The Scora 80 works well with the CPS 12' 3-7. Great reel and a bargain for the price.

The only trouble is the reel foot is slightly too big for the reel seat on the 12' 3-7. If you want to purchase a Scora 80 specifically for the CPS 12' 3-7, let me know and I will have the foot reworked slightly for a perfect fit!

Tommy


----------



## abass105

Tommy said:


> The Scora 80 works well with the CPS 12' 3-7. Great reel and a bargain for the price.
> 
> The only trouble is the reel foot is slightly too big for the reel seat on the 12' 3-7. If you want to purchase a Scora 80 specifically for the CPS 12' 3-7, let me know and I will have the foot reworked slightly for a perfect fit!
> 
> Tommy


Tommy, thanks for the reply. I was hoping you would chime in. So if you have foot reworked, does that mean the reel can only be used on the CCP 12' 3-7 rod?


----------



## Tommy

abass105 said:


> Tommy, thanks for the reply. I was hoping you would chime in. So if you have foot reworked, does that mean the reel can only be used on the CCP 12' 3-7 rod?
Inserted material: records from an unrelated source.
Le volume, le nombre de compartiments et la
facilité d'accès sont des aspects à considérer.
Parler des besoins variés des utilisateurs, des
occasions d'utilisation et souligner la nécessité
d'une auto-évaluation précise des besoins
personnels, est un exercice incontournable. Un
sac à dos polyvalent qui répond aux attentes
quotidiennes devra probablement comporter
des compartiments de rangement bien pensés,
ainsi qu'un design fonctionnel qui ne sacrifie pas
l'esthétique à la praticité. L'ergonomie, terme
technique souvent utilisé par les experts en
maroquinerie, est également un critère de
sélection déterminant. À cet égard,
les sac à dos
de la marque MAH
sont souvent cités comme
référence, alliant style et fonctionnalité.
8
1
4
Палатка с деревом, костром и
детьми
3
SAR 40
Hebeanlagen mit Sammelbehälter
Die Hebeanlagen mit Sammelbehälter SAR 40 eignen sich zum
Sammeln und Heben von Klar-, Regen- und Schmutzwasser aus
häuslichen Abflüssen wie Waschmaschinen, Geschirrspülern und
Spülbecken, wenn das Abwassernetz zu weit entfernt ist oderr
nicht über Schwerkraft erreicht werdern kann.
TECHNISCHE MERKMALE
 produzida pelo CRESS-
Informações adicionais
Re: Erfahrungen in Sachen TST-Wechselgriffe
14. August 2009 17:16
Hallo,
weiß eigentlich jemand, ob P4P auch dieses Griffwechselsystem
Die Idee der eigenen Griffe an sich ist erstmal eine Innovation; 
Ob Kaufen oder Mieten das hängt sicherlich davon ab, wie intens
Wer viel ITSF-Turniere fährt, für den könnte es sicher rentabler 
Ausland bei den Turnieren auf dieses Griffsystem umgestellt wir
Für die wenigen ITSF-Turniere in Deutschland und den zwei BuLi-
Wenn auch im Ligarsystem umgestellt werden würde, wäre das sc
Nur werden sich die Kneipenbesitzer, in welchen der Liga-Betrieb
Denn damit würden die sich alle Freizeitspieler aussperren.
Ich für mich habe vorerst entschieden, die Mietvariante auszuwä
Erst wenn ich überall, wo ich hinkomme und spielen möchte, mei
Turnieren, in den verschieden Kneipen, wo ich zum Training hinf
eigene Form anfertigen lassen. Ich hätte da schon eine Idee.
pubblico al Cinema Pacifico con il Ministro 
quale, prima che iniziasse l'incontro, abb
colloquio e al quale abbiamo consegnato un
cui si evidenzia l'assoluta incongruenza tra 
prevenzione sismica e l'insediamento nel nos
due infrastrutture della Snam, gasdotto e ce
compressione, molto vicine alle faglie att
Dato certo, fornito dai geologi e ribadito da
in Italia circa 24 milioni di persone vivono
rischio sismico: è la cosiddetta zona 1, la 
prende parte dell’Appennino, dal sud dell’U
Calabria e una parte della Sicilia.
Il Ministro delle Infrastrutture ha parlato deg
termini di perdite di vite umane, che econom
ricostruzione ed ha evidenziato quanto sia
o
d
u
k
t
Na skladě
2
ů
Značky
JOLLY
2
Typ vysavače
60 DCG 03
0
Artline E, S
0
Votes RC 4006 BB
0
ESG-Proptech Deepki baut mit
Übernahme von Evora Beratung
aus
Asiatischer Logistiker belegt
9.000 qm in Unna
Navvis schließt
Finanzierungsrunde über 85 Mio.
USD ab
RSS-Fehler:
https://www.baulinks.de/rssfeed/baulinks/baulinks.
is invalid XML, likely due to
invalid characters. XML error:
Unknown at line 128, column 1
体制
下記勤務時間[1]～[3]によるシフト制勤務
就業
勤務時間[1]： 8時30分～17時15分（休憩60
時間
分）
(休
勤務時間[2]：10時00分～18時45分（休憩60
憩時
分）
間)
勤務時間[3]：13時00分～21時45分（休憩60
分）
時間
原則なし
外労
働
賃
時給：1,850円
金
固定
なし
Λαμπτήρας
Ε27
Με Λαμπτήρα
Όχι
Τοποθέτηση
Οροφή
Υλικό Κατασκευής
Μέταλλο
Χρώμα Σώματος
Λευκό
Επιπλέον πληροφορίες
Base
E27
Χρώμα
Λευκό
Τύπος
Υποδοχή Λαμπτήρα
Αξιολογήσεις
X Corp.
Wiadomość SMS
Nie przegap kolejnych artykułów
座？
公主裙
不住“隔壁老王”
No, the reworked foot would just slightly reduce the overall length of the foot. It would actually allow use in more rods that have a slightly smaller reel seat.

Tommy


----------



## abass105

Thanks again Tommy. I appreciate the information you have provided. I will be in touch. If the combination of the 12' 3-7 and Scora 80 is anything like the 13' 3-6 and 656CTM I will be very pleased.


----------



## Tommy

abass105 said:


> Thanks again Tommy. I appreciate the information you have provided. I will be in touch. If the combination of the 12' 3-7 and Scora 80 is anything like the 13' 3-6 and 656CTM I will be very pleased.


It is a great combination. The 12' 3-7 is a more moderate action rod. A little easier to cast and a bit lighter than the 13' 3-6. Does give up a little distance but is a pleasure to fish.

Tommy


----------